§ Page excerpt:
=== Section Start ===

Our Skin Tells a Story: How I Learned to Embrace my Reflection.

Cristian May/Flickr

I recently enrolled in a 21-Day Self-Love challenge, because—let’s face it—who doesn’t need more love?

For today’s challenge I was asked to share a physical quality about myself that I love. I chose something that I haven’t always loved, or even liked for that matter. Quite honestly, it’s the one thing I grew up hating about myself.

The theme for today was embrace and just the thought of this word sent my heart racing.

The Manifestation:

It has been a very long and tough journey for me to fully embrace myself as I am and love my qualities wholeheartedly. Growing up, I started to develop lots of freckles and moles due to my genetics—I’m a fair skinned Irish/British gal. I grew up hating them and felt ugly, dirty and nothing like a “girl”.

At age 11, I had a mole removed from my face due to a skin cancer risk. At the time, it was the scariest thing to go through. I remember crying during the procedure and my mother consoling me, telling me it would be over soon and I wouldn’t have to go through this ever again. What she didn’t realize is that as I grew up, I would have 14 more moles removed and some would be pre-cancerous. I remember feeling relieved after removing that first one because it meant the ugly spot was forever gone from my face.

=== Section End ===

§ Goal of the exercise: Continue the essay about learning to embrace freckles and moles from where it stops, starting after the sentence about the ugly spot being gone from the author's face.

§ Extracted information:
=== Section Start ===

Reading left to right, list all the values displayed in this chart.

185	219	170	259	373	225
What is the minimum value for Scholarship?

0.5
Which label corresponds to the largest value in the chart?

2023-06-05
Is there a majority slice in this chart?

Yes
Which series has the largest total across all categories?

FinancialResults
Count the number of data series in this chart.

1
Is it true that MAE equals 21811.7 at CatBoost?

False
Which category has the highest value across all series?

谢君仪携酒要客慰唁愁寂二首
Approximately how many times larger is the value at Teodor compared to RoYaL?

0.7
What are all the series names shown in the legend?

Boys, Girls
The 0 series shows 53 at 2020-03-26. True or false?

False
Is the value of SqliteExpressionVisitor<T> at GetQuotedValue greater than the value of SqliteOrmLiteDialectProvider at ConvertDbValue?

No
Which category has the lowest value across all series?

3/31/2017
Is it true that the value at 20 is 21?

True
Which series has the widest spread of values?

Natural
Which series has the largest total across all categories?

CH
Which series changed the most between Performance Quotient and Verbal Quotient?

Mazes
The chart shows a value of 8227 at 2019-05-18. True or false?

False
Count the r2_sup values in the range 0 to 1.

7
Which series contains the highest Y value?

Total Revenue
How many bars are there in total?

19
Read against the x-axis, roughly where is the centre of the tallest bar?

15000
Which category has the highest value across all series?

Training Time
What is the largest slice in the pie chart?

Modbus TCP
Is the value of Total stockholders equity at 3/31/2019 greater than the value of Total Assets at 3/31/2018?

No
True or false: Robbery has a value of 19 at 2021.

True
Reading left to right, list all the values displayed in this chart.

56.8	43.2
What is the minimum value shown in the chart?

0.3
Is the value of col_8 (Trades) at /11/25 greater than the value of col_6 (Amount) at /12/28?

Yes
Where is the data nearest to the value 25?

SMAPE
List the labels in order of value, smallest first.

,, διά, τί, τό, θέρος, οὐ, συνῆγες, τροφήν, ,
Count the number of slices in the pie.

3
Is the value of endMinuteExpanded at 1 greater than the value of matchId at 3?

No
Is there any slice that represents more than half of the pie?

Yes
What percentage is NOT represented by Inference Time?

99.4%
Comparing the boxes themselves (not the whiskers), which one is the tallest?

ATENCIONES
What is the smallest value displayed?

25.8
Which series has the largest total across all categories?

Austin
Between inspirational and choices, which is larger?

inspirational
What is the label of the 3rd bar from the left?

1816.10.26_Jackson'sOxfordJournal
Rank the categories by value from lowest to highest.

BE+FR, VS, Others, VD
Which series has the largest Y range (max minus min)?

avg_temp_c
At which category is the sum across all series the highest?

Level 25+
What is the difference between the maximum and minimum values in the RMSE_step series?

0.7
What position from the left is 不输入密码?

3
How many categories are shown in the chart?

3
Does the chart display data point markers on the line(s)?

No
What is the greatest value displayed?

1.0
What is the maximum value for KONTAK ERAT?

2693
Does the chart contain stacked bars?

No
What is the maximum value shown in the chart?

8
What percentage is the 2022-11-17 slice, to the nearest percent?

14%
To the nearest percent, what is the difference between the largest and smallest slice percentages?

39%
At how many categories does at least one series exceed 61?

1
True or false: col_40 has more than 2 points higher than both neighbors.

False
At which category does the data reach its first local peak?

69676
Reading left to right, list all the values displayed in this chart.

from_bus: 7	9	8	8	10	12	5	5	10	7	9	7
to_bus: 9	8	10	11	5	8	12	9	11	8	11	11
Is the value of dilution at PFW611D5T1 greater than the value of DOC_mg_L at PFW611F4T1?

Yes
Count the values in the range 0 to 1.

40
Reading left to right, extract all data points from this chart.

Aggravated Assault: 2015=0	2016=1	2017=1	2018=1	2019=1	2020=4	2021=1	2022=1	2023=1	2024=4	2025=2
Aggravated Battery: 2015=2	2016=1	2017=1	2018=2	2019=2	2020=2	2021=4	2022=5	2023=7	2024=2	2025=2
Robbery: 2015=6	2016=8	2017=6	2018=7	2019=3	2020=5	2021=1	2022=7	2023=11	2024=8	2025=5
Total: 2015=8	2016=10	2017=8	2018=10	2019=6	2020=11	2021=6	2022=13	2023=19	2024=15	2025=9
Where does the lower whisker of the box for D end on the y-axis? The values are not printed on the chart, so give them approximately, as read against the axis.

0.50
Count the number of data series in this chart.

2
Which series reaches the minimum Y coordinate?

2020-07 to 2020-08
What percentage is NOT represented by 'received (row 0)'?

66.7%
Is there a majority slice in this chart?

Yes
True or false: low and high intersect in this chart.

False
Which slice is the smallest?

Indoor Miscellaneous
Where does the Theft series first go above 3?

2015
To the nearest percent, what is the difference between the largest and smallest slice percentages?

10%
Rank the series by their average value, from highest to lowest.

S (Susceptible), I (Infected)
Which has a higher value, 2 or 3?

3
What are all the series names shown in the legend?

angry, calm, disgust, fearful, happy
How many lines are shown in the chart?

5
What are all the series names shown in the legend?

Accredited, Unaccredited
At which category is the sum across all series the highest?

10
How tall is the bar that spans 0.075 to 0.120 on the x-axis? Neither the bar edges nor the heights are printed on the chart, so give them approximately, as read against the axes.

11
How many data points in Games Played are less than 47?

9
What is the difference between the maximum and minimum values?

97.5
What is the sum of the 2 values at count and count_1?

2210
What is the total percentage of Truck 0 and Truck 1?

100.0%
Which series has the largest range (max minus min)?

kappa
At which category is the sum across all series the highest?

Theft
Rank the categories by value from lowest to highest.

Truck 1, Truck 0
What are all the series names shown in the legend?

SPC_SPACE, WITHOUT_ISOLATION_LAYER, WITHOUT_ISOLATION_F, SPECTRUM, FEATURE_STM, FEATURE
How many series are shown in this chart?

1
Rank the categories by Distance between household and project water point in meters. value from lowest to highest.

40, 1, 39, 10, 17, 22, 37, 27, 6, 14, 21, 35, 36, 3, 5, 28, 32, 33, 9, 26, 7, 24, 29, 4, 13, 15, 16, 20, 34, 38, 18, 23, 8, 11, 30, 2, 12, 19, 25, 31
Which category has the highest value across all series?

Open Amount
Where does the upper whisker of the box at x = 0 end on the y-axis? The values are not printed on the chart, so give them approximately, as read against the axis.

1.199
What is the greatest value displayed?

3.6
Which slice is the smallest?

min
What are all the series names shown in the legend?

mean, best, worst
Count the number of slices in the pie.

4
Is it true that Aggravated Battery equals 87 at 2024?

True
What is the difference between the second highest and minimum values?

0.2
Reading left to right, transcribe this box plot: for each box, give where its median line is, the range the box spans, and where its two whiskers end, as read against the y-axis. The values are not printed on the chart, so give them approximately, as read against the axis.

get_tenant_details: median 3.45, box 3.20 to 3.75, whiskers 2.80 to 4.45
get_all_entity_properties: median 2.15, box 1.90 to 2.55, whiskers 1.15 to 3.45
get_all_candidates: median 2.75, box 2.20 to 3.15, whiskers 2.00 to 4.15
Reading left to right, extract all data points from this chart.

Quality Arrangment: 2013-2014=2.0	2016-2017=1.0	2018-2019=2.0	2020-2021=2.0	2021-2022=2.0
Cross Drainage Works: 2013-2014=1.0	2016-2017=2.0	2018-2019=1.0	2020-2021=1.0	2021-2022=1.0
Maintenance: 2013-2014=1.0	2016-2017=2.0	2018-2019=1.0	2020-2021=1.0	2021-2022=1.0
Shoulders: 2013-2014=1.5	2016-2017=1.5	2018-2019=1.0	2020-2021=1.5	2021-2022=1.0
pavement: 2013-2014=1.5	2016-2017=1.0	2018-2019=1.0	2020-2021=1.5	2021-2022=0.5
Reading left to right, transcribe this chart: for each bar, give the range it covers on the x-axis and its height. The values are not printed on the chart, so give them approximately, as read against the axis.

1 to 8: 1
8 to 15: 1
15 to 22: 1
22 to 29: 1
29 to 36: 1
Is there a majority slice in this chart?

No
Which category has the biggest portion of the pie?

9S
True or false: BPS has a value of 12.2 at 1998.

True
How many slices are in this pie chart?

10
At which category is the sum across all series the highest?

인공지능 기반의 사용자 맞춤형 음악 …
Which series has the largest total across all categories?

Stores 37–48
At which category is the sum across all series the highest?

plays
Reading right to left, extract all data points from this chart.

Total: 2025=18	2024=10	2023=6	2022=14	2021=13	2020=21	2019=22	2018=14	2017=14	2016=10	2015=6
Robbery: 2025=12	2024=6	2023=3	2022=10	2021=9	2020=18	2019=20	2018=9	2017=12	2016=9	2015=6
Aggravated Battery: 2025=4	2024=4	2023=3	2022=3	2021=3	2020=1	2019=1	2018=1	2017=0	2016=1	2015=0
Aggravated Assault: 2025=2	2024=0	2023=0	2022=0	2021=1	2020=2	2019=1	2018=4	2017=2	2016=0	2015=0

=== Section End ===

§ Response area:
The Impact:

I used to look at other girls and envy their mole-free, porcelain complexions. I always wondered “why me?” Classmates would make comments about my skin fairly regularly and I’d cry for days on end believing their remarks as truth. I would research natural ways to get rid of them and even talked to the doctor about removing all of them, as I would have preferred scars over moles. My friends and family would tell me they were “beauty marks” and I’d respond by saying “It’s impossible for me to be beautiful with the amount I have.”

Recently, I was approached by someone while working a booth at a health and wellness event. This person identified himself as a healer, asked me my age and said he could heal my moles. He then told me I was aging very fast. My stomach sank. I felt embarrassed and humiliated.

All those years of the little girl hating her skin rushed back like a wave of emotion.

I thought the days of bullying about my appearance were over, yet here I was, being of service at an event, faced with it again. I was angry. Actually I was enraged. I thought about all the years of self-work that could be taken away from me with a single comment. That is, if I let it.

It was in this moment that I knew I was being tested. This was my moment to fully embrace myself in love to make up for all those silenced years of tears. I stood up, placed my hands over my heart (and skin) and asserted that I loved this quality about myself. I wouldn’t change it for anything as it makes me who I am and that is unique. He kept trying to persuade me otherwise.

I again stood strong in my truth, looked him straight in the eyes and simply said “I love them”.

This was a defining and pivotal moment in my life. I was finally stepping up to my worth, power and value. For the first time, I was not allowing another person’s opinion of me to hold any weight towards my own perception of self. We so often define ourselves based on other people’s perceptions. Why is it that we hold other’s opinions in such high regard over our own?

In this moment, I loved myself fully and completely. I was not just simply stating an affirmation in the mirror, but rather, fully embracing and experiencing this love. It was palpable beyond measure.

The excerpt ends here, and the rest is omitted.